Schnügel.19

19|11|09

Verspätet der dritte Teil in der Woche der Schweizer Leckereien.

Heute erstmals gänzlich unzürchersch, (Lindt mit seinen Lindors (Folge 1) hat seinen Sitz quasi um Zürichs Ecke und die Luxemburgerli (Folge 2) sind zwar ursprünglich nur geheuchelt, produktiv aber zweifelsohne aus Zürich.) wir bewegen uns gut siebzig Kilometer in Richtung West-Nordwest. (Diese Bezeichnungen habe ich schon im Erdkundeunterricht damals geliebt. Ich würde sogar mit mir streiten diskutieren reden lassen, ob Basel nicht vielleicht sogar „West zu Nord“ von Zürich liegt.) Also – zurück zum Thema – Basel.

Von dort stammen:

Basler Leckerli

Eine Strapaze für die Kaumuskeln: Basler Leckerli

Wahrscheinlich schon im dreizehnten, auf jeden Fall vierzehnten Jahrhundert, also in der Zeit in der man den Lebkuchen noch der Gewürzzunft und nicht der Bäckerzunft zuschrieb, entstand dieses repräsentative Anschauungsgebäck. „Guckt, wie viele Gewürze ich habe, und wie viel davon man in so wenig Teig packen kann!“ hat man sich damals wohl gedacht und meinte den Geschmacksnerven der weltlichen und kirchlichen Würdenträgern damit einen Gefallen zu tun. Nach heutigem Geschmacksempfinden waren die Basler Leckerlis von einst wohl eher ungenießbar, da gespickt mit Nelken und Ingwer und ordentlich gepfeffert. Daher dienten sie in geriebener Form wieder als Gewürz für neue Lebkuchen.

Im Laufe der Zeit verminderten sich die Gewürzmengen – Zitronat und Orangeat und vor allem Zucker (!) kamen erst später dazu.

Eigentlich ist es ein simpler Lebkuchen. Flach ausgewallt (ausgerollt) und mit ein wenig Zuckerguss oben drauf. Besonders ist vielleicht die Zähigkeit von diesem Gebäck. Man kann es problemlos offen rumliegen lassen. Tagelang. Denn anscheinend hat es das schon vorher erlebt und reagiert darauf abgehärtet mit absoluter Ignoranz. Zäh bleibt zäh.

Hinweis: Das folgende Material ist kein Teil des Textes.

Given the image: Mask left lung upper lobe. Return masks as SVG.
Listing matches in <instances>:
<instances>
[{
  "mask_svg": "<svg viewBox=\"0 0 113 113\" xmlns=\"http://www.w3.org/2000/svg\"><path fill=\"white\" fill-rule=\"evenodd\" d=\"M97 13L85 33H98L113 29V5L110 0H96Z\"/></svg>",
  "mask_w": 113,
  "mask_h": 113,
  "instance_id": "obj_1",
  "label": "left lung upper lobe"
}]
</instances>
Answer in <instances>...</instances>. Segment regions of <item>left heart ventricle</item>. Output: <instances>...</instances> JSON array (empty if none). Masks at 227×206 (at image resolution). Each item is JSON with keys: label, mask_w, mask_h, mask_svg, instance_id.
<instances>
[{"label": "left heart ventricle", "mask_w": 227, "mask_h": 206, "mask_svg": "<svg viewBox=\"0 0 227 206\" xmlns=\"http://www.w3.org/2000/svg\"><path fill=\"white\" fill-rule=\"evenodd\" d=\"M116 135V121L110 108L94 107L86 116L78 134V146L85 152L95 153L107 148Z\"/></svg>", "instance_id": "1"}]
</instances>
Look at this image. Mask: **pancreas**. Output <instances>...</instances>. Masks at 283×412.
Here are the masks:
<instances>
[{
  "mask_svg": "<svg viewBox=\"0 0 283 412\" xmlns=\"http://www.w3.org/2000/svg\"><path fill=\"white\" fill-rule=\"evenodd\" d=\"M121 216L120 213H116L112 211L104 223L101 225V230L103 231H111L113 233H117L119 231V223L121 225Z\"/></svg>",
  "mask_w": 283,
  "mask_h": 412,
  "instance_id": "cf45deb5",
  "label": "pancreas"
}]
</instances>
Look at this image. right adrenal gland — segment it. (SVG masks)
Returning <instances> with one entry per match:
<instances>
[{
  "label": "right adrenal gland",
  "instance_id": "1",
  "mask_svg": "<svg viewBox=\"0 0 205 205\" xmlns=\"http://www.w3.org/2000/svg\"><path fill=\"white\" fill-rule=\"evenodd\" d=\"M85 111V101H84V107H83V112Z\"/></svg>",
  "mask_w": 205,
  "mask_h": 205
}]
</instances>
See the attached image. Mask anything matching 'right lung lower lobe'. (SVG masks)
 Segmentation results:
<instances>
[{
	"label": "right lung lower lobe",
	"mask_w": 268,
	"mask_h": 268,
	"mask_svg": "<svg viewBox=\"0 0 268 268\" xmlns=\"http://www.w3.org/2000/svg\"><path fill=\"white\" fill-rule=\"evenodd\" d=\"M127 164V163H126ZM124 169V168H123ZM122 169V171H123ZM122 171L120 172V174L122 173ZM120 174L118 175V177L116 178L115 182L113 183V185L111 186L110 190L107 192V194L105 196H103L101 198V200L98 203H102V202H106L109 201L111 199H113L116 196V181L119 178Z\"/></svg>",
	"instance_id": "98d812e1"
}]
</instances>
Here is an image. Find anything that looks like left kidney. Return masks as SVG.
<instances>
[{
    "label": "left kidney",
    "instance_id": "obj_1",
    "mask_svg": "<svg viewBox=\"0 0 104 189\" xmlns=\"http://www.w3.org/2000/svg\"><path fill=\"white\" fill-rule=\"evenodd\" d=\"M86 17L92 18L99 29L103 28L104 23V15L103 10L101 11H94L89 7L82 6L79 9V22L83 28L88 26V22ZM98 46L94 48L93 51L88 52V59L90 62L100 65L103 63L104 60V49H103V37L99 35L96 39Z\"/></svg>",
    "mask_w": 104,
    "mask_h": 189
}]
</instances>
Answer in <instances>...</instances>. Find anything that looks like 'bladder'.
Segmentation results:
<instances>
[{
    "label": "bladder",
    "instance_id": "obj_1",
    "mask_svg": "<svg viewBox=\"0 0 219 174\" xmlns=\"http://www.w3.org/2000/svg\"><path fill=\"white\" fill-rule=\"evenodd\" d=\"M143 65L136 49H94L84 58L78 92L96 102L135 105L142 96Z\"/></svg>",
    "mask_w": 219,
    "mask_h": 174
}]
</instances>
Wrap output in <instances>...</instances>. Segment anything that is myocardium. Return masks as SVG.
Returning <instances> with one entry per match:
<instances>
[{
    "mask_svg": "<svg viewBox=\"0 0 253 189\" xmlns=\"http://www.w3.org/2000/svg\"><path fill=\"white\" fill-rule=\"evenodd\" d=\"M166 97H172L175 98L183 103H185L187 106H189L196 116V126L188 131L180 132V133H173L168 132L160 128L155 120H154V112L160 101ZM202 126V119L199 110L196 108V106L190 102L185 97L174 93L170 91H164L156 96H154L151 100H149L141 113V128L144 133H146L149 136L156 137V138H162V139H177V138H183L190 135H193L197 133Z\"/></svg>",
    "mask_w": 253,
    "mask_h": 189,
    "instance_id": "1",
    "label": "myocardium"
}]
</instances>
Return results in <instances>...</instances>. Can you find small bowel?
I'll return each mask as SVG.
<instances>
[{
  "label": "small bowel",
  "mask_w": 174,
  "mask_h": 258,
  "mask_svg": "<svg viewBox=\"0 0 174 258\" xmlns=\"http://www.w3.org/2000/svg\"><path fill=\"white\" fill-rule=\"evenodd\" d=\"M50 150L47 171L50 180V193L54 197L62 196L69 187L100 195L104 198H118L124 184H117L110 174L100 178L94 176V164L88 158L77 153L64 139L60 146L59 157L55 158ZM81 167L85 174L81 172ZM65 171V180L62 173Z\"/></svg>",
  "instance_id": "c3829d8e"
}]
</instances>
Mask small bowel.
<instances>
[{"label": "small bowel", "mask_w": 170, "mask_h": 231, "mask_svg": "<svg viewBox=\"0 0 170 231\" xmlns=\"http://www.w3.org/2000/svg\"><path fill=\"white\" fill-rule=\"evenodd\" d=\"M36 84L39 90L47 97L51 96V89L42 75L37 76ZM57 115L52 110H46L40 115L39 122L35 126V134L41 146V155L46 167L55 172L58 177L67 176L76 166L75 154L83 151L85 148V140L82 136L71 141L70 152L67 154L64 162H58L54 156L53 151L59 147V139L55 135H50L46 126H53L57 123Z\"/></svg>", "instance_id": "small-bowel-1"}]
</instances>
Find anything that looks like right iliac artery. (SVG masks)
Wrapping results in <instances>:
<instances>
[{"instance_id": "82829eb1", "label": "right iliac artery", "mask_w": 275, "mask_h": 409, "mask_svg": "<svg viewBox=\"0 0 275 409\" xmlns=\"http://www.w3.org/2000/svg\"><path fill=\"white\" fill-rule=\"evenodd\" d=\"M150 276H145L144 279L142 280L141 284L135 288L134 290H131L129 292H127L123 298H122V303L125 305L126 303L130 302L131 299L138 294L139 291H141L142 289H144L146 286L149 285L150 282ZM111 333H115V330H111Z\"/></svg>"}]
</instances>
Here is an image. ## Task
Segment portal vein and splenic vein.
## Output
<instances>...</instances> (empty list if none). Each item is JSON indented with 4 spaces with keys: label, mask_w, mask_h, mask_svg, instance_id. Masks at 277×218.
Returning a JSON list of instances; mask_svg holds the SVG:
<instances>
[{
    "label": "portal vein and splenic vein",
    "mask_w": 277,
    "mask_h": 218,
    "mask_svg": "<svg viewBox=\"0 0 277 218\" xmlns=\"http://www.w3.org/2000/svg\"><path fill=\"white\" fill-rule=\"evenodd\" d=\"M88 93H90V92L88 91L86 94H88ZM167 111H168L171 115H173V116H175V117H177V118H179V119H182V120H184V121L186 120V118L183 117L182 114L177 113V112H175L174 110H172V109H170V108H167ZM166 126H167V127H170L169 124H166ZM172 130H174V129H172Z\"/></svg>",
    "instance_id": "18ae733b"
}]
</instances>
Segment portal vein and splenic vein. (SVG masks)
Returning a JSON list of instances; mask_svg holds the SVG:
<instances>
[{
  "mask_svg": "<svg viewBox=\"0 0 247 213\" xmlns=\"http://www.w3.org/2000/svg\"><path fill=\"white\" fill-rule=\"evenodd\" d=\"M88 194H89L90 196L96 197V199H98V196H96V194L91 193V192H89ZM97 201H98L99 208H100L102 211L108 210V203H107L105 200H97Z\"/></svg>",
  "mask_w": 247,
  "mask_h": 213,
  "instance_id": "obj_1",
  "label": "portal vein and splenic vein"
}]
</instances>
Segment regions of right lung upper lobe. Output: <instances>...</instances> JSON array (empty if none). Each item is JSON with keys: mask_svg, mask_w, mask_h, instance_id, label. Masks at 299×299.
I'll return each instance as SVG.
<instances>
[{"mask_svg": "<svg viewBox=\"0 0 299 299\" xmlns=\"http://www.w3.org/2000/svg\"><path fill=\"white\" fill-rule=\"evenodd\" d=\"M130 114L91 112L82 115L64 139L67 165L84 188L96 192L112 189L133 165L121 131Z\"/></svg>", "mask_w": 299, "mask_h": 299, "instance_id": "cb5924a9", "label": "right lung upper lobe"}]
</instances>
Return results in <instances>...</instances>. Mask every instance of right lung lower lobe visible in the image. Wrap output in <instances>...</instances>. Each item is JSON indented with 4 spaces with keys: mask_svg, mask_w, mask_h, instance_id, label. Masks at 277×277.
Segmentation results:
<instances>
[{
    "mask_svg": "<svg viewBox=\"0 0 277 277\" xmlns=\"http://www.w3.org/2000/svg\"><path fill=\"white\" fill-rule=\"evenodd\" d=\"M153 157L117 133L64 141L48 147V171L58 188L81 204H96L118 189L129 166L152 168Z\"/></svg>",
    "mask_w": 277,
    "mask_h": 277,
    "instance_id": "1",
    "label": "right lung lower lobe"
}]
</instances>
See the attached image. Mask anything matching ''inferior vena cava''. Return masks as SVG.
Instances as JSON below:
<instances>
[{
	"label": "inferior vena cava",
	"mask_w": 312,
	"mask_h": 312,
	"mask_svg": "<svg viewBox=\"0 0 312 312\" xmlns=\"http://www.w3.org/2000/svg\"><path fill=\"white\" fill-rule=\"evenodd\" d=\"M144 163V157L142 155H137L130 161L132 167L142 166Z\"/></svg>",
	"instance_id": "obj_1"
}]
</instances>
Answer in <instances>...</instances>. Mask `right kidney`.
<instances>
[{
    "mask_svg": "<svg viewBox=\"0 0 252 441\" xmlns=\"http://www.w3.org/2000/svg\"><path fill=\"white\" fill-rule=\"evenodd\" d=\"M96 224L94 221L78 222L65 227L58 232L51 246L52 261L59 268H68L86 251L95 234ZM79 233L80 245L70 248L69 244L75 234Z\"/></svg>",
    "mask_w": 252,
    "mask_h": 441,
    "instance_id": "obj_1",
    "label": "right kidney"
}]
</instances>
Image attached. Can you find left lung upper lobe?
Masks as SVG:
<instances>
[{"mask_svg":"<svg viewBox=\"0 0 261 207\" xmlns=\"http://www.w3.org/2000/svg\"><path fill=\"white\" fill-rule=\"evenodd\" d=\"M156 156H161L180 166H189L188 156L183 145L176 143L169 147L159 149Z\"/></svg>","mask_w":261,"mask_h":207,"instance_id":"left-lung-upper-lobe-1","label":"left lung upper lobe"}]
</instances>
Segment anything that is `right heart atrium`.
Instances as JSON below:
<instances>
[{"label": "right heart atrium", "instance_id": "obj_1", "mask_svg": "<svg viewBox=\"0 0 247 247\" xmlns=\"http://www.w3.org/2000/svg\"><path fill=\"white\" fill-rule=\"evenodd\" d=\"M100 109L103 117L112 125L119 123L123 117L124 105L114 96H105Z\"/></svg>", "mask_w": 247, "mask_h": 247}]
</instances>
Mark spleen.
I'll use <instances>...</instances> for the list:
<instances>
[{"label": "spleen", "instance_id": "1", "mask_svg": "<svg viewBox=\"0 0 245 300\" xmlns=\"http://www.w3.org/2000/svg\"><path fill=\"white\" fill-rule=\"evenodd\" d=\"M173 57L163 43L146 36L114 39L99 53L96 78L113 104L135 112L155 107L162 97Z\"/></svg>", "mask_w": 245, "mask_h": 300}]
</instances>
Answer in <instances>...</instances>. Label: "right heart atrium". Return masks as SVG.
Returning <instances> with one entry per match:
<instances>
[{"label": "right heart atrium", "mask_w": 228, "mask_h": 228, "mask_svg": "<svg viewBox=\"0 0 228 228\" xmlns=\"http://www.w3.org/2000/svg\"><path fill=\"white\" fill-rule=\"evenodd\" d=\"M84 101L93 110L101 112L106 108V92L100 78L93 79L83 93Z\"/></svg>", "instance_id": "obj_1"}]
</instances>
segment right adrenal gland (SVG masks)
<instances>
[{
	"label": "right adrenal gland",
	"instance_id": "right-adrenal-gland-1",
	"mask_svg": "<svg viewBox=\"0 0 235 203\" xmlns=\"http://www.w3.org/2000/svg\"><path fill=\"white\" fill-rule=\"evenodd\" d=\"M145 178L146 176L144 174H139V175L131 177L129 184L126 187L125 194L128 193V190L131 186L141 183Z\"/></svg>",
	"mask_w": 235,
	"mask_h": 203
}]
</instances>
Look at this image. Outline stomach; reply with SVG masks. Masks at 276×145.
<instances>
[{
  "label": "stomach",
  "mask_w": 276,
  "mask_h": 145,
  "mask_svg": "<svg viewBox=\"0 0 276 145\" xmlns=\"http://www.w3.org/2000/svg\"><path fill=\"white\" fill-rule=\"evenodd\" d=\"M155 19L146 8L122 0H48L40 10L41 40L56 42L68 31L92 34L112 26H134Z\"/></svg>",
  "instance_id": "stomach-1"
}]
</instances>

In einem Land wie der Schweiz bleibt das Gekloppe um die richtige Schreibweise nicht aus. „Leckherle“ oder „Leckerli“, die Basler Zeitung notiert „Läckerli“, wenn der Basler wiederum Lautschrift schreibt, was der Schweizer übrigens ganz allgemein sehr gerne macht, dann schrieb es sich baseldeutsch „Läggerli“.

So sei es, ist mir egal, ich schreibe nicht, ich trainiere weiter meine Kaumuskulatur.